(25日、川崎1―0仙台)
最新の試合結果はこちら
一見すると幸運に思えるかもしれない、ゴールシーン。川崎の選手たちにとっては、必然の得点だった。
後半10分、仙台のGKが蹴り出した球の落下点に、左サイドバックの登里が猛然と走りこんだ。仙台の選手に競り勝ち、頭で前方へ大きくはじき返す。仙台の選手がクリアしそこねた球が、攻め残っていたMF中村の元へ。落ち着いてGKの動きを見ながら、ゴールネットへ突き刺した。
ショートパスを多用してボールの保持率で相手を上回り、試合の主導権を握るのが川崎のスタイル。保持率を高めることが成否の鍵を握るだけに、練習では、いったん失った球を、どれだけ早く奪い返すかにも多くの時間を割いている。「GKが蹴りだそうとした瞬間から、パスカットを狙っていた」と登里。果敢に仕掛けた競り合いは、日頃から培われた守備意識のたまものだ。
「この夏の暑さが、僕らのサッカーの精度を高めてくれている側面もある」と語るのはDF谷口。体力の消耗が激しい気候の中、選手たちには、無駄な体力を使いたくない心理が働く。その分、ボールが奪えそうな局面を見極める力が研ぎ澄まされるのだという。

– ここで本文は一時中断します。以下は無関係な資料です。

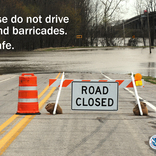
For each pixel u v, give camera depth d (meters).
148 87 33.38
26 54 121.50
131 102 23.14
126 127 15.34
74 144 12.45
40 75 48.41
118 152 11.48
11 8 169.62
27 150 11.66
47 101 23.52
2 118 17.42
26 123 16.11
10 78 44.47
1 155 11.07
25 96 18.52
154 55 104.56
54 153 11.30
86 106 18.27
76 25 191.25
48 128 15.05
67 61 83.00
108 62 78.56
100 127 15.32
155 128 15.17
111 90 18.30
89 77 44.00
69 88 32.12
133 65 69.50
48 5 189.38
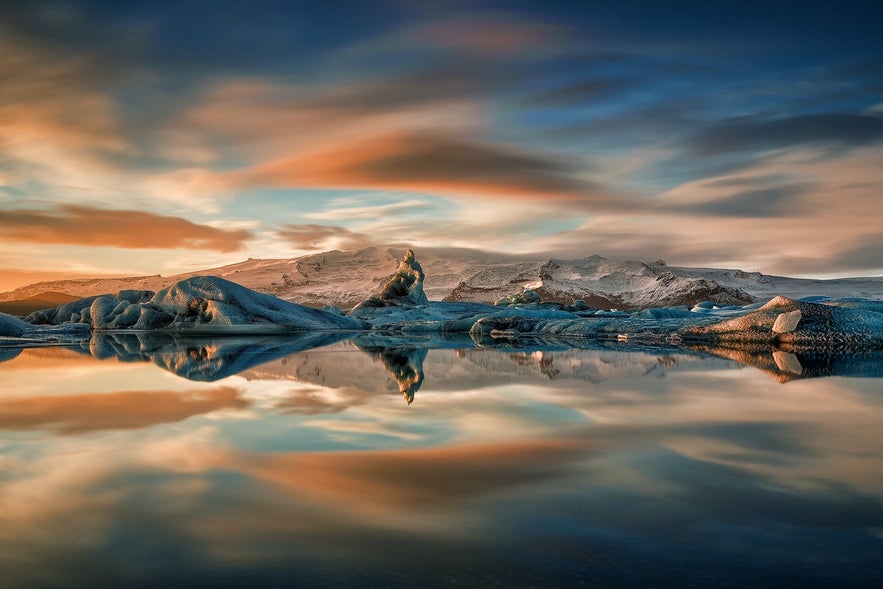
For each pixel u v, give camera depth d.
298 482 3.45
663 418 5.45
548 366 10.80
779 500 3.10
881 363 10.95
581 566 2.37
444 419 5.43
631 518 2.86
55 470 3.72
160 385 8.21
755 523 2.79
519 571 2.32
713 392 7.18
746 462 3.86
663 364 10.98
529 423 5.22
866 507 3.00
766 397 6.75
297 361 12.41
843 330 14.66
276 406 6.25
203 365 11.48
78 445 4.41
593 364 11.08
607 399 6.66
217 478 3.54
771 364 10.82
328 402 6.53
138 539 2.63
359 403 6.45
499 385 8.03
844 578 2.27
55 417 5.59
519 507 3.02
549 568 2.35
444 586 2.21
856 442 4.42
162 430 4.95
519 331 26.27
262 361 12.40
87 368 10.91
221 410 6.01
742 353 13.59
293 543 2.59
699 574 2.30
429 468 3.75
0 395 7.22
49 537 2.66
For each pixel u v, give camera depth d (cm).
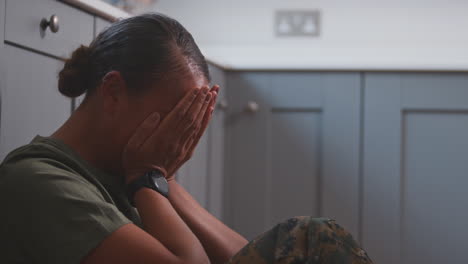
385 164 248
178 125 101
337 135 251
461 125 247
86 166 98
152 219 95
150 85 98
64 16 137
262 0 289
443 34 278
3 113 118
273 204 254
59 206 86
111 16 158
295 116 254
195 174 224
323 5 285
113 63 99
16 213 87
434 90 247
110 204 90
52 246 85
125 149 100
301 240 86
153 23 101
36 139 101
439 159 247
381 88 249
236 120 257
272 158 255
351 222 250
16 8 120
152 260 86
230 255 113
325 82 252
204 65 105
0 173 92
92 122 100
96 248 85
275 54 280
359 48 278
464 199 246
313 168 253
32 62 127
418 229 247
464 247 245
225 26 291
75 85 103
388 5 281
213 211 246
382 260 248
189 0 292
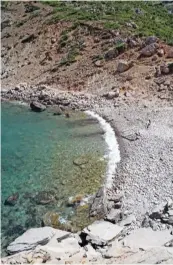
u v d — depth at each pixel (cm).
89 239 2655
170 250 2291
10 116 5431
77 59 6756
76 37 7212
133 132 4412
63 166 3759
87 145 4219
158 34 6688
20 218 2991
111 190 3328
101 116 5100
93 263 2272
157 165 3606
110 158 3878
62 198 3231
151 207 3019
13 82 7000
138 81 5753
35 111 5625
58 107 5691
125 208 3066
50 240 2670
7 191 3347
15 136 4597
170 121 4572
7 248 2631
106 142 4259
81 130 4681
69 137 4469
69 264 2281
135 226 2841
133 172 3556
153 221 2833
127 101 5391
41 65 7125
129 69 6025
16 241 2672
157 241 2550
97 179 3500
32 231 2762
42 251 2489
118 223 2906
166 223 2795
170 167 3531
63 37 7350
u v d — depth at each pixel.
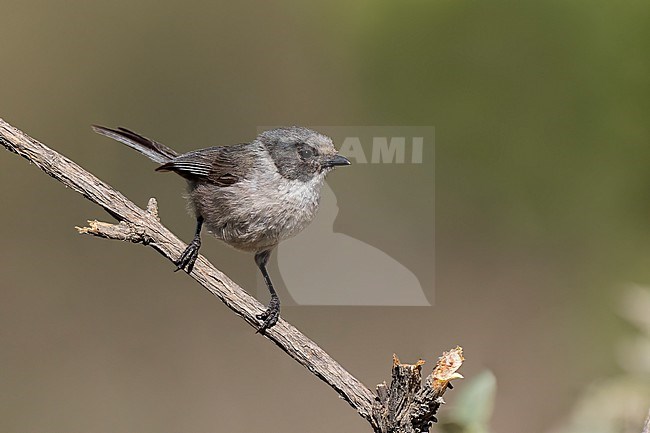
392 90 12.85
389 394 4.79
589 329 11.64
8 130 6.00
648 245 11.85
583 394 4.90
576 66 12.12
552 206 12.34
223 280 6.22
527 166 12.34
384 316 12.12
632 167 11.90
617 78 11.87
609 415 4.68
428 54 12.86
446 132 12.47
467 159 12.41
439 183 12.38
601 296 11.69
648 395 4.70
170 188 13.46
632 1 11.80
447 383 4.62
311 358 5.68
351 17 13.54
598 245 12.13
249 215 7.86
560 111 12.24
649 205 11.88
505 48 12.50
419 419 4.64
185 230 13.08
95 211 13.78
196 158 8.06
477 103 12.48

暑さの影響で前半と後半に1度ずつの飲み水タイムが設けられた過酷な試合を、今季10試合目の無失点で締めくくった川崎。歴史的な猛暑となった7、8月のリーグ戦を、6勝1敗1分けで切り抜けた。リーグ最少失点の堅い守備が、夏バテ知らずのチームを支えている。(清水寿之)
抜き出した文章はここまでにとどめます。